Friday, Mar. 18, 1966
The Mischief-Maker
Reforming the world's monetary structure has proved to be a complex and frustrating task, and last week it became even more so. Top finance officials of the free world's ten richest na tions have struggled with the problem for more than a year, and all their studies only created a need for more talk. At their last meeting a month ago, they seemed to be making headway toward a compromise plan to create a new kind of international monetary reserve, thus allowing available financing to keep pace with expanding world trade and investment. As they met again in Paris last week, that powerful Group of Ten (Belgium, Britain, Canada, France, Italy, Japan, The Netherlands, Sweden, West Germany and the U.S.) bumped into a famous immovable force: Charles de Gaulle.
Hard Line.
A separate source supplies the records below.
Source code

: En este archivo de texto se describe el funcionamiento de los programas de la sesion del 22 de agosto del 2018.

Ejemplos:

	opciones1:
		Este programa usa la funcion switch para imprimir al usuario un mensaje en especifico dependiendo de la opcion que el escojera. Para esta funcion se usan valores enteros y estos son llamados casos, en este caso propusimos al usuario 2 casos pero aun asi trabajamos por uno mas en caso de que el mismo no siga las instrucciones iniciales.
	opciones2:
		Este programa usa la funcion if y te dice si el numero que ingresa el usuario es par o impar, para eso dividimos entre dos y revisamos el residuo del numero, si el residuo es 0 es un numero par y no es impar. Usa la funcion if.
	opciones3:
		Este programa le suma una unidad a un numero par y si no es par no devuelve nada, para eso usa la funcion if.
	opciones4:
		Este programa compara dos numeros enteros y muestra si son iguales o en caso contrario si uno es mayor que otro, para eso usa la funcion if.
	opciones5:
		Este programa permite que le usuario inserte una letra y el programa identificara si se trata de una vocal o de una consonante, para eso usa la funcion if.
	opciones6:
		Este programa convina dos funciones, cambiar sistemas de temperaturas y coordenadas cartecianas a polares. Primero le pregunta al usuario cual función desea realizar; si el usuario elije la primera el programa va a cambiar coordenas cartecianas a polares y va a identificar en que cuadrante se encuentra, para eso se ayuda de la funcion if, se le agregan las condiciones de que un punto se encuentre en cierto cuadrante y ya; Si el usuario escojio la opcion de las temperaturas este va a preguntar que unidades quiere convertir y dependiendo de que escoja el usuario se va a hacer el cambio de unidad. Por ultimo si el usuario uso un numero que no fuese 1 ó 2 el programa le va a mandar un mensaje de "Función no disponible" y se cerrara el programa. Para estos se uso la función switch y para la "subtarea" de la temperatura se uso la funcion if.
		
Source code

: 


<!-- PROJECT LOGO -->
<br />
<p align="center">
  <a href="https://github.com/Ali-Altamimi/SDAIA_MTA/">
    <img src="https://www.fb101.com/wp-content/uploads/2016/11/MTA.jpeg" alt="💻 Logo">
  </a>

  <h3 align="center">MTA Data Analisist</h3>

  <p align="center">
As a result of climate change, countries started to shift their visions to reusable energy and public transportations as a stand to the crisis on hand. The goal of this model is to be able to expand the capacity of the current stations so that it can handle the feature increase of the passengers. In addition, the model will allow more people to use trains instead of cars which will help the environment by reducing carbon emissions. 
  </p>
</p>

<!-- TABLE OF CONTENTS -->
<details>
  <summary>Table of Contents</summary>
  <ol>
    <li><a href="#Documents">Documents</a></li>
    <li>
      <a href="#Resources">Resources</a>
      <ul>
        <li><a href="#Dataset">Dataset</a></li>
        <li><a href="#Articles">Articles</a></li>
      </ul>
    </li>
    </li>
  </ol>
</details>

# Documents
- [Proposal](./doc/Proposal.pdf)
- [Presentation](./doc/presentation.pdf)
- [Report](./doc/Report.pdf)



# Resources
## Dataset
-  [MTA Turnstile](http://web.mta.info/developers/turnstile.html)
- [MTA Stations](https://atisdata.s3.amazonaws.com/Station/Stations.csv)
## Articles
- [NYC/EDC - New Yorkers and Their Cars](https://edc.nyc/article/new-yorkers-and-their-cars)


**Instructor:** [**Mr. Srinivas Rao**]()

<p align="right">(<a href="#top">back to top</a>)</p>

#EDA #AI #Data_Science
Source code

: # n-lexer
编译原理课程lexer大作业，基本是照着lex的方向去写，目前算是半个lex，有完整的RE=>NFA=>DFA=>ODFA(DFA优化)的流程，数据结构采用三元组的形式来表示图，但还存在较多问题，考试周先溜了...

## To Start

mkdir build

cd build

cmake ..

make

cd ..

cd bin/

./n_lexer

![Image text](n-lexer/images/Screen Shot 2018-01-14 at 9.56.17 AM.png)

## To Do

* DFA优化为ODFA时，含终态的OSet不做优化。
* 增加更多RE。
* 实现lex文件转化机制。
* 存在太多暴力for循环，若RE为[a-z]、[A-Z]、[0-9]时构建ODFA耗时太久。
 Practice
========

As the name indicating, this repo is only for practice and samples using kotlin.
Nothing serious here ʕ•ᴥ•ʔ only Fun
The collision shattered what hope there was that the ten industrial nations, which account for 70% of global trade, could avoid a stalemate on the mechanics of averting a clearly threatening crisis a few years hence. At De Gaulle's personal order, France not only returned to its hard line of a year ago that the only sensible basis for a world money system was gold--a view shared almost nowhere else--but now also insisted that any plan for world monetary reform should wait until the U.S. brought its inflationary trend under control and corrected its balance-of-payments deficit.
De Gaulle's lonely stand dismayed even some senior officials of the French government, for it isolated France from its Common Market partners and reneged on a year-old French proposal for a gold-based collective reserve unit, dubbed Cru. Washington felt that De Gaulle's maneuver was dictated by the belief--or even the hope--that the dollar drain caused by the Viet Nam war, now between $400 million and $500 million a year, will make it impossible for the U.S. to stanch its payments deficit this year.
Dangerous Plaything. About the only gainers from the French show of intransigence are the world's underdeveloped nations, many of whom resent the Group of Ten as a white rich men's club trying to dictate monetary reform to the rest of the world. They not only want the 103-member International Monetary Fund to control the issuance of new reserves, but also demand vastly increased rights to borrow from the IMF to cover their recurrent financial difficulties. Continental countries, however, regard such a system as potentially inflationary and therefore a dangerous plaything in the hands of countries prone to mismanaging their own economies. There, at week's end, the impasse lay--with solutions farther out of reach than ever. And as far as anyone could figure out, the chief result of De Gaulle's new stand was to make mischief for the U.S.